Edvin Zadorozhny, general director of the MEDVIN Company, said that holding a large book fair in Kyiv is beneficial for Ukrainian booksellers because the capital is attractive not only to the residents of the city and Kyiv oblast but also to people who can come here from the western, southern, and eastern regions. “Experience shows that few publishers and readers come from the east to the well-known Lviv fair. Ukrainian books should be not just national but international. Moreover, we have all the possibilities for achieving this goal. This is not the first year that we have organized everything in order to be the best,” Zadorozhny added.

Another significant event — a highlight of this year’s Kyiv International Book Fair — was the celebration of the well-known writer Oleh Olzhych’s 100th birth anniversary. “This man had a tragic destiny. He was arrested in 1944 in Lviv and executed in the Nazi concentration camps. Such personalities are important for the Ukrainian people, and Ukraine in particular,” said Leonid Finkelshtein, the chief editor of the Fakt Publishing House.

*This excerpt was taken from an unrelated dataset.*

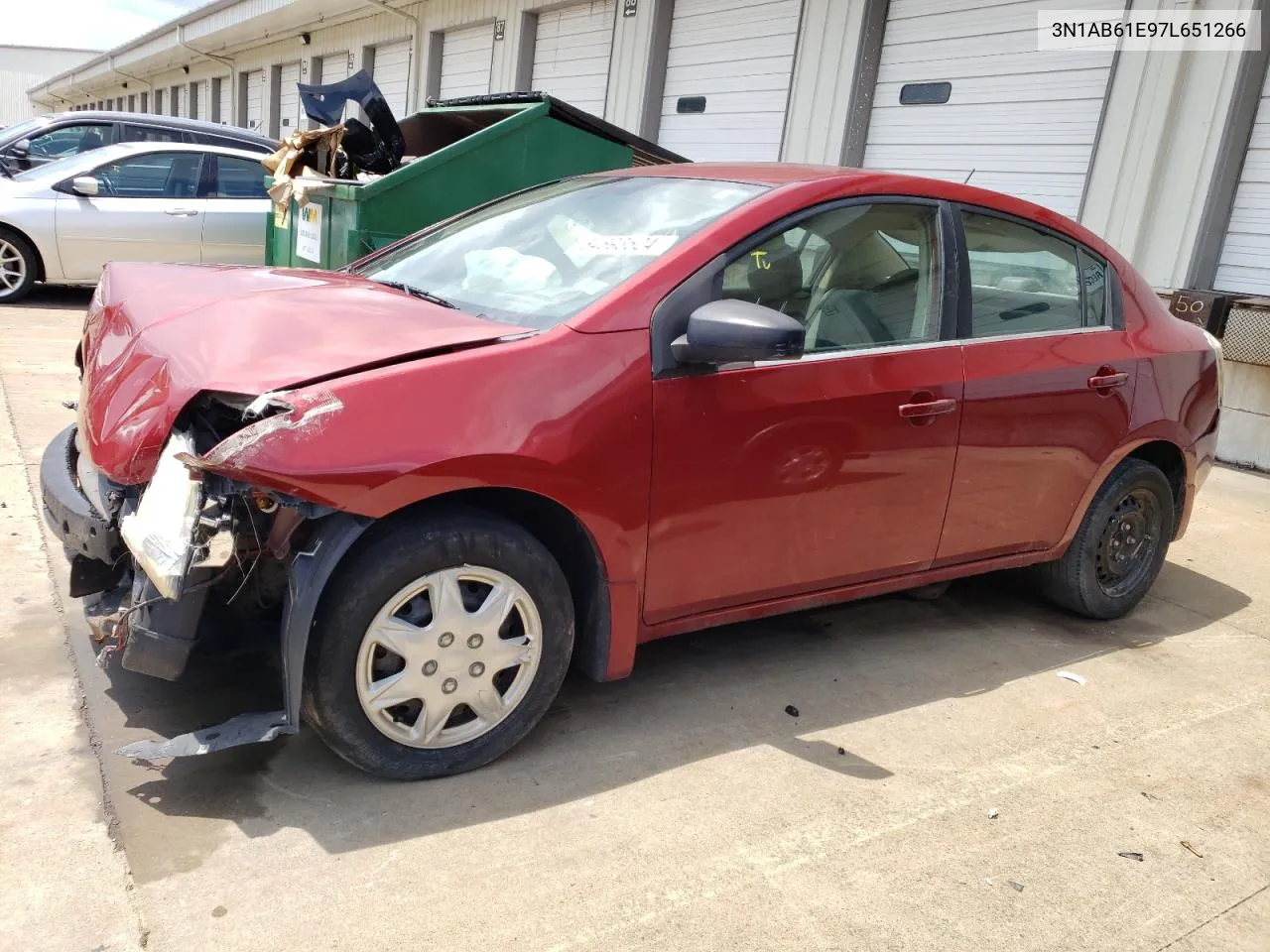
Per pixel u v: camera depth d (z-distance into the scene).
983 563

Over 200 display stands featured nearly 300 publishers and a huge variety of books, including children’s literature, schoolbooks, editions of the classics, contemporary writers, and fundamental studies of world science, scientific-popular, art, technical and specialized literature.

This year’s fair had many surprises and innovations in store for visitors. There were over 100 activities, including book launches, roundtables, seminars, meetings with authors, creative soirees, and poetry readings. A new event this year was the Books for Children Charity Day for pupils of boarding-schools in Kyiv and Kyiv oblast, whose visit to the fair was funded by the organizers. Not all the children ended up receiving books, said Inna Taliants, the representative of the charitable foundation Society of Children’s Friends. Books were given to their boarding schools as well as to the participants of various contests. “But we are now working to give each child at least one book or more.”

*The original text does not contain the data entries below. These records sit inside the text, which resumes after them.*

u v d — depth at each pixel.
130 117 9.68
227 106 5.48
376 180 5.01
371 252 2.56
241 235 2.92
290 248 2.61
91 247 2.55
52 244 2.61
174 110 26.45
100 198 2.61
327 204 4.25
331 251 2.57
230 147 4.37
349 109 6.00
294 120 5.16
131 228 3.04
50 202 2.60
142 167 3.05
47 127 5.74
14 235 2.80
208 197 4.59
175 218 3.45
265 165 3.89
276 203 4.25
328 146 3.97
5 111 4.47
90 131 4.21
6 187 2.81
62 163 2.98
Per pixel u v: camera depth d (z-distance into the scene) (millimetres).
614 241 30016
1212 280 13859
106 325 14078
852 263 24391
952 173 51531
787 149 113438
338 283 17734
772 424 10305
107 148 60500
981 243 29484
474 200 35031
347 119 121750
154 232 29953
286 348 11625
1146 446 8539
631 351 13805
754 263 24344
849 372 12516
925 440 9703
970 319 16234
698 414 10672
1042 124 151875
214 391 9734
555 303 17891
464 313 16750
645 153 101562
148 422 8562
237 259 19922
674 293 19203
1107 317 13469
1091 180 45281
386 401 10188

Three boarding schools (nearly 50 children) responded to the invitation of the organizers of Book World 2007 to attend the fair. A program featuring book launches, games, contests, concerts, and origami demonstrations was developed for the youngest visitors. A nationwide cartoon competition is being planned.

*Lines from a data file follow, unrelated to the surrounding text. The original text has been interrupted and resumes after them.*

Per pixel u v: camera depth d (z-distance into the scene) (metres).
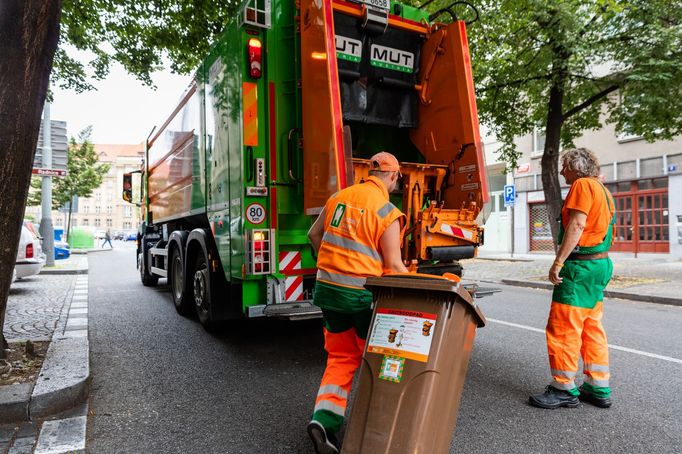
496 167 21.16
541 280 10.72
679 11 9.03
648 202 15.87
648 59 8.82
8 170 3.70
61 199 30.52
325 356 4.84
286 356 4.84
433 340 2.20
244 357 4.81
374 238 2.69
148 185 10.06
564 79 9.78
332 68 4.03
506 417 3.29
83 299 8.45
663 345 5.18
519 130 12.15
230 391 3.86
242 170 4.31
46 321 6.22
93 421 3.27
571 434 3.02
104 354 4.94
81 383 3.59
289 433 3.09
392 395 2.19
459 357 2.33
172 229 8.49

The Zeleny Pes Publishing House, headed by the Kapranov brothers, organized an action entitled “Ukraine, a Cultural Disaster Area.” The idea of the project is to provide assistance not just to Ukrainian books but to bookstores as well, in particular in the city of Kyiv. “Today we are seeing the mass closures of bookshops,” said Vitalii Kapranov. “The authorities are simply impeding book distributors and books from developing.” All those who wish to support the Ukrainian publishing industry can join this action.

Visitors to the book fair saw the displays of 30 new publishing houses, an exhibit of children’s drawings, The Day’s photo exhibit, and many other interesting things.